Except in this game, I separated loyalty from awesomeness and seldom played with them.

Out of the 12 teams, there was only two real choices in a game that offered two pass plays and two run plays each time, in which I would only use master half of them: The off-tackle run, and the all go pass.

The team I would pick would be the Chicago Bears. Why? Because it had the best player in the game, Walter Payton. He was fast as hell and could rarely be stopped. If he got out in the open, watch out because he was going to take it to the house (and make a ton of players miss) For the pass play, I would roll back and off to the side and throw a bomb down the sideline every time, without seeing the receiver at all. The game had this little highlighted flag at the edge of the screen that told you approximately where the receiver was and you had to have faith to let your players make a play.

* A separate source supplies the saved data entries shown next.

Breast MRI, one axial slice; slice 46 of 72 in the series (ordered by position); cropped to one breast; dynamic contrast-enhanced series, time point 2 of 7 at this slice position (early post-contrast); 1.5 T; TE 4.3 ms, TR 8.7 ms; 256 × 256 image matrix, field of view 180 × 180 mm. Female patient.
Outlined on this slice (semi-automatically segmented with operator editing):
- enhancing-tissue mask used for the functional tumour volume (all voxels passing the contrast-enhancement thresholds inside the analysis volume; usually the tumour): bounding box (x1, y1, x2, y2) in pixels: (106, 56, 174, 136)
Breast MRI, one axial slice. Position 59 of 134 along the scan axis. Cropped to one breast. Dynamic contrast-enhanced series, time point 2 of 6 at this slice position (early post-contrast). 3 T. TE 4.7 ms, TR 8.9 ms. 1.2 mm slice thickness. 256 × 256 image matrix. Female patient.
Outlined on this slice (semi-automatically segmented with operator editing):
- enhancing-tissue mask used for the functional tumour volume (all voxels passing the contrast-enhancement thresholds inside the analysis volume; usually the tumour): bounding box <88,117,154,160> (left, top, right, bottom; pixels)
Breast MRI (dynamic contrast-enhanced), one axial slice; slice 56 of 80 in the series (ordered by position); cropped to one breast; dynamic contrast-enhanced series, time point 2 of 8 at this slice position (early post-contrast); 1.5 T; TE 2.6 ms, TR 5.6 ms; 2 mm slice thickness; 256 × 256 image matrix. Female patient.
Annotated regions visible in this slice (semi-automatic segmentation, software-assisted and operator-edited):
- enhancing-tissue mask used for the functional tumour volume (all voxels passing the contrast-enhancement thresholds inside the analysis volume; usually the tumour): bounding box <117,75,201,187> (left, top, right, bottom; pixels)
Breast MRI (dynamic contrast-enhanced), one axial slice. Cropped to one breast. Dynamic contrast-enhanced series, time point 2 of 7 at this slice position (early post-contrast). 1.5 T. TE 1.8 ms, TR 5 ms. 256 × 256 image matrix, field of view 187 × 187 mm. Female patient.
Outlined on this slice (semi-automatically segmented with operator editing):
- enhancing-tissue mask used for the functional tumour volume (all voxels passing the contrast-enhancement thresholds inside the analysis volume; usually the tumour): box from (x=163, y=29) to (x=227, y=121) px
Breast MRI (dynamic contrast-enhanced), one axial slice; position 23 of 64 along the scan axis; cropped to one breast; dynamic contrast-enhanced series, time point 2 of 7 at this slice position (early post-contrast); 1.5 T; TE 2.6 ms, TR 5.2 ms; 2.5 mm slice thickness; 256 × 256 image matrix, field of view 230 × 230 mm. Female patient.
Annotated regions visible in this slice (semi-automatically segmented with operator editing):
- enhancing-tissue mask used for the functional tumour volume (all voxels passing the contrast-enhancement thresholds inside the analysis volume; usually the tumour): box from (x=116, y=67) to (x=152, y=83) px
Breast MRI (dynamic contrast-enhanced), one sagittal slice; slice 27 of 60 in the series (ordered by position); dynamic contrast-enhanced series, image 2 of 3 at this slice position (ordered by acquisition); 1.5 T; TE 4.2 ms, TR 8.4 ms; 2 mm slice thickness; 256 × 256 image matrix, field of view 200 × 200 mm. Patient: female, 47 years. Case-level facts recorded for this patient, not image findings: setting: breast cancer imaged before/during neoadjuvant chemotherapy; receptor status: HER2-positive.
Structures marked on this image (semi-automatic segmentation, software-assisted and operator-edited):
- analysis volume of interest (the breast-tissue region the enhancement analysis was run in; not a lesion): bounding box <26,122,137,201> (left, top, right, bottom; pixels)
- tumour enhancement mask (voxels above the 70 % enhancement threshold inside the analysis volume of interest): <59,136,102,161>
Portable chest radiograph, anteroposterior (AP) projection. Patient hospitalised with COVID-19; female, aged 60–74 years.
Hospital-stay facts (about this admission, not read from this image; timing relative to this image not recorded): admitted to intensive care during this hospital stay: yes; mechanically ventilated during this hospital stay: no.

That’s what playmakers do.

On the season mode, I would beat it pretty easily. I think I beat the game with half the teams, including the Washington Redskins just to see if I could do it.

The real rivalry, was when I played my father. He used the only team that could really rival the Bears, the Raiders. You see, if you couldn’t play Techmo Bowl with Walter Payton, you would play with Bo Jackson. He was fast a hell too.

I don’t remember the final tally of who won the most. Most of the games would come down to the final possession, or one rare interception from one of my throws … because I’m sure even my father figured out that I ran only two plays in my offensive playbook. It was essentially a 50/50 guess each time.

It was awesome and fun, and I hope to find another copy of it someday.